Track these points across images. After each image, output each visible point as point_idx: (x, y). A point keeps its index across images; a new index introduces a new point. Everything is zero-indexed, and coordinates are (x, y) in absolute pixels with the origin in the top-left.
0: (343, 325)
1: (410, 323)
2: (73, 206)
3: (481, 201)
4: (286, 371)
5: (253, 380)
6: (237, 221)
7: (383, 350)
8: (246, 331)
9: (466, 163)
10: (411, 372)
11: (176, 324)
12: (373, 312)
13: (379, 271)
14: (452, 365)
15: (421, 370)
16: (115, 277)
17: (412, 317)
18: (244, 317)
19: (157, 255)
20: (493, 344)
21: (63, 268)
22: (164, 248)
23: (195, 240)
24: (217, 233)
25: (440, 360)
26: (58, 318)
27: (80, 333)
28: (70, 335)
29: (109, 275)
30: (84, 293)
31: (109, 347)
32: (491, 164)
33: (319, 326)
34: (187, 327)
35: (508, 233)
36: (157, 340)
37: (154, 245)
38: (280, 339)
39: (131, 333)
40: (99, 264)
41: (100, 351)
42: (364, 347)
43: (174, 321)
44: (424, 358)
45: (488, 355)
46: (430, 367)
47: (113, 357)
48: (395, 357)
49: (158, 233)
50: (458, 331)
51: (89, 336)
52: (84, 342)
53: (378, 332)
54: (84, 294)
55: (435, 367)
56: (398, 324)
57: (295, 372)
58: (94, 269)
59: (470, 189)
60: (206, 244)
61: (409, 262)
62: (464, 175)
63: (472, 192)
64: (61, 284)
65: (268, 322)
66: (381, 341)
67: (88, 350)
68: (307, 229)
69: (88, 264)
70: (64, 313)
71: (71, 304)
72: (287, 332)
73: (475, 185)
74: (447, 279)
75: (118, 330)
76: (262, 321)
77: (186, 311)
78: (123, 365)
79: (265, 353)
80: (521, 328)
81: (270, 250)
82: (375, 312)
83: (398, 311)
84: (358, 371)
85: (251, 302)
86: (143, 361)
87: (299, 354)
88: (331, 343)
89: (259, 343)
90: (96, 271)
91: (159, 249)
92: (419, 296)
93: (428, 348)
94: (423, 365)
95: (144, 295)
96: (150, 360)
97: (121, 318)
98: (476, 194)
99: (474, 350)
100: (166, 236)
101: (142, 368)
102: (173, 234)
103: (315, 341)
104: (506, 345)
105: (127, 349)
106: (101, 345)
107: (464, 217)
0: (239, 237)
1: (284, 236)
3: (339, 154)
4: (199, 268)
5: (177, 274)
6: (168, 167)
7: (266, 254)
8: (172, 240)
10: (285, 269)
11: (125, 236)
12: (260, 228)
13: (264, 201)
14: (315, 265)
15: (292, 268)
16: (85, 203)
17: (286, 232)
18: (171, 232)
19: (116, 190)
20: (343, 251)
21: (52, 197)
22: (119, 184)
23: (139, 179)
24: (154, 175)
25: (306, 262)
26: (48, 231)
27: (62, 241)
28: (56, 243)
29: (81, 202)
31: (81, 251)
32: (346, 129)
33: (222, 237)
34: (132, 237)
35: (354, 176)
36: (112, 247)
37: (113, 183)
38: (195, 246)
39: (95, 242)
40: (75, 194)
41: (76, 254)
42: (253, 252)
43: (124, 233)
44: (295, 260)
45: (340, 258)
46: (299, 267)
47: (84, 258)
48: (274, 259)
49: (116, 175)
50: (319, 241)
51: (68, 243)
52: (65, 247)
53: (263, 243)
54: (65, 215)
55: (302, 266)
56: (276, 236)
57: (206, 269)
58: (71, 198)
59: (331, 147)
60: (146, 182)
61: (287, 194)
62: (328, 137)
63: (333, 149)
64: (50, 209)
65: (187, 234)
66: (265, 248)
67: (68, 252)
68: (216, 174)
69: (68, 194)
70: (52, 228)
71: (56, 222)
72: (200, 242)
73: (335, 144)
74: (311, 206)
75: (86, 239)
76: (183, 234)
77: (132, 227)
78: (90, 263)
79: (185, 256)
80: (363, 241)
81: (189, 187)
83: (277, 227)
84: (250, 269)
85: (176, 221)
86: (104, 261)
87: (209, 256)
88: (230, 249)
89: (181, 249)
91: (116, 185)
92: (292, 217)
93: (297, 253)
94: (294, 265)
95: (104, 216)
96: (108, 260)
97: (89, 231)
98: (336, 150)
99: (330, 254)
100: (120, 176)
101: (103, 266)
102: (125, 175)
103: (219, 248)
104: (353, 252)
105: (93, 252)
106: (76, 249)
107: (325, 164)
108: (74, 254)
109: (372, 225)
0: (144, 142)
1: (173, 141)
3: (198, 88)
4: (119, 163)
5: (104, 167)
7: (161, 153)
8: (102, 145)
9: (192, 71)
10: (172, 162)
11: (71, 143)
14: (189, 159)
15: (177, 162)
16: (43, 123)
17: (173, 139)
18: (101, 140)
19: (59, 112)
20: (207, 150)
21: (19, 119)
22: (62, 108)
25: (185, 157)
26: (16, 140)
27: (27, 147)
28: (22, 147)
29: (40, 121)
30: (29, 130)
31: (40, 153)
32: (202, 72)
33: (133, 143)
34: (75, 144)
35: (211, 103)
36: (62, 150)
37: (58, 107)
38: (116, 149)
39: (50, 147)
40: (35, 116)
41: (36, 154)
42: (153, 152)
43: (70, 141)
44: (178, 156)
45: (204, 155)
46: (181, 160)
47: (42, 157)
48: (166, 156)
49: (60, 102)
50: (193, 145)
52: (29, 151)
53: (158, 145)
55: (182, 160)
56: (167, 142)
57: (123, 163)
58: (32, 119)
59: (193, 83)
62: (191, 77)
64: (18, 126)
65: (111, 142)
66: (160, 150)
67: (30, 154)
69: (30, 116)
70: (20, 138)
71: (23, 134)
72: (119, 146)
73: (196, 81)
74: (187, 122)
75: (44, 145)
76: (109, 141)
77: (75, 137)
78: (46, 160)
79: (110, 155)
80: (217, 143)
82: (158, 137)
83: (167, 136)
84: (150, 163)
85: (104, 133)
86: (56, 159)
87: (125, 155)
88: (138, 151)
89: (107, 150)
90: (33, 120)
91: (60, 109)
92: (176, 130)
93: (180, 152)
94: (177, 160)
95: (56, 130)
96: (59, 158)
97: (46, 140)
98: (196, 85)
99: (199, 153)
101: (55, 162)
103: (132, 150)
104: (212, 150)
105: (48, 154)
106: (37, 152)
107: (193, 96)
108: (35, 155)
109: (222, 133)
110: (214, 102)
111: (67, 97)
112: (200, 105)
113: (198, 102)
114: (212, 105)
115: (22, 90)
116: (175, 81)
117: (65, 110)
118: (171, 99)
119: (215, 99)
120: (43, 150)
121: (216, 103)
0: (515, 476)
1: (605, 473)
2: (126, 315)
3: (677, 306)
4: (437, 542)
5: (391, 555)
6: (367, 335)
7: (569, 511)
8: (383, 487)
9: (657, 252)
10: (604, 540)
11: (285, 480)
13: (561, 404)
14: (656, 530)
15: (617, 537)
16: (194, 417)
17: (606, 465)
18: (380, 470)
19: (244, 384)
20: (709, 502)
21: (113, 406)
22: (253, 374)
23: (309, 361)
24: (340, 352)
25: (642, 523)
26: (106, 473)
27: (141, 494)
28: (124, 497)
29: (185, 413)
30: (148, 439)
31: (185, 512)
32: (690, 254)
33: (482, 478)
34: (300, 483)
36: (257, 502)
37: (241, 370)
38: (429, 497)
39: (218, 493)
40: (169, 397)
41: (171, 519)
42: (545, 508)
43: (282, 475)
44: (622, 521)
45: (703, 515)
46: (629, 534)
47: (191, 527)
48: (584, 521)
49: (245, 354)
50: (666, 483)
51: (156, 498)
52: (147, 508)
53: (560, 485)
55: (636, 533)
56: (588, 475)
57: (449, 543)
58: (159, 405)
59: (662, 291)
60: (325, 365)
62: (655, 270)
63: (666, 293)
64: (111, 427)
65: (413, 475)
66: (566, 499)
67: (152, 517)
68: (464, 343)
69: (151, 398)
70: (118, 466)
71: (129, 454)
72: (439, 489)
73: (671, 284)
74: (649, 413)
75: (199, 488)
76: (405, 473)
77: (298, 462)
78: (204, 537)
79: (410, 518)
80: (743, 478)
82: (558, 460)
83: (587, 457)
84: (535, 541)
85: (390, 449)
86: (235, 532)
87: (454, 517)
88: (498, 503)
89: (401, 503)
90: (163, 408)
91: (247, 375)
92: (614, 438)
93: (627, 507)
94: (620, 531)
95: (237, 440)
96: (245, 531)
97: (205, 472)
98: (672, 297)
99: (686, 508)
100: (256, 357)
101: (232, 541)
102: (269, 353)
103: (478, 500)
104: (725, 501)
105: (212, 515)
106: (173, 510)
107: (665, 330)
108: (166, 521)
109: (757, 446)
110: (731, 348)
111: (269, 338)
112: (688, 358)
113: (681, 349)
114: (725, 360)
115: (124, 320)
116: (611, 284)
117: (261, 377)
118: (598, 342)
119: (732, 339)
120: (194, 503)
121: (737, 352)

**WHAT THE TASK ASKS**
Quote the listing verbatim, starting at the line containing "110: (214, 102)" and continuing through its final line, with both of those lines included.

**OUTPUT**
110: (214, 102)
111: (67, 97)
112: (200, 105)
113: (198, 102)
114: (212, 105)
115: (22, 90)
116: (175, 81)
117: (65, 110)
118: (171, 99)
119: (215, 99)
120: (43, 150)
121: (216, 103)
0: (515, 476)
1: (605, 473)
2: (126, 315)
3: (677, 306)
4: (437, 542)
5: (391, 555)
6: (367, 335)
7: (569, 511)
8: (383, 487)
9: (657, 252)
10: (604, 540)
11: (285, 480)
13: (561, 404)
14: (656, 530)
15: (617, 537)
16: (194, 417)
17: (606, 465)
18: (380, 470)
19: (244, 384)
20: (709, 502)
21: (113, 406)
22: (253, 374)
23: (309, 361)
24: (340, 352)
25: (642, 523)
26: (106, 473)
27: (141, 494)
28: (124, 497)
29: (185, 413)
30: (148, 439)
31: (185, 512)
32: (690, 254)
33: (482, 478)
34: (300, 483)
36: (257, 502)
37: (241, 370)
38: (429, 497)
39: (218, 493)
40: (169, 397)
41: (171, 519)
42: (545, 508)
43: (282, 475)
44: (622, 521)
45: (703, 515)
46: (629, 534)
47: (191, 527)
48: (584, 521)
49: (245, 354)
50: (666, 483)
51: (156, 498)
52: (147, 508)
53: (560, 485)
55: (636, 533)
56: (588, 475)
57: (449, 543)
58: (159, 405)
59: (662, 291)
60: (325, 365)
62: (655, 270)
63: (666, 293)
64: (111, 427)
65: (413, 475)
66: (566, 499)
67: (152, 517)
68: (464, 343)
69: (151, 398)
70: (118, 466)
71: (129, 454)
72: (439, 489)
73: (671, 284)
74: (649, 413)
75: (199, 488)
76: (405, 473)
77: (298, 462)
78: (204, 537)
79: (410, 518)
80: (743, 478)
82: (558, 460)
83: (587, 457)
84: (535, 541)
85: (390, 449)
86: (235, 532)
87: (454, 517)
88: (498, 503)
89: (401, 503)
90: (163, 408)
91: (247, 375)
92: (614, 438)
93: (627, 507)
94: (620, 531)
95: (237, 440)
96: (245, 531)
97: (205, 472)
98: (672, 297)
99: (686, 508)
100: (256, 357)
101: (232, 541)
102: (269, 353)
103: (478, 500)
104: (725, 501)
105: (212, 515)
106: (173, 510)
107: (665, 330)
108: (166, 521)
109: (757, 446)
110: (731, 348)
111: (269, 338)
112: (688, 358)
113: (681, 349)
114: (725, 360)
115: (124, 320)
116: (611, 284)
117: (261, 377)
118: (598, 342)
119: (732, 339)
120: (194, 503)
121: (737, 352)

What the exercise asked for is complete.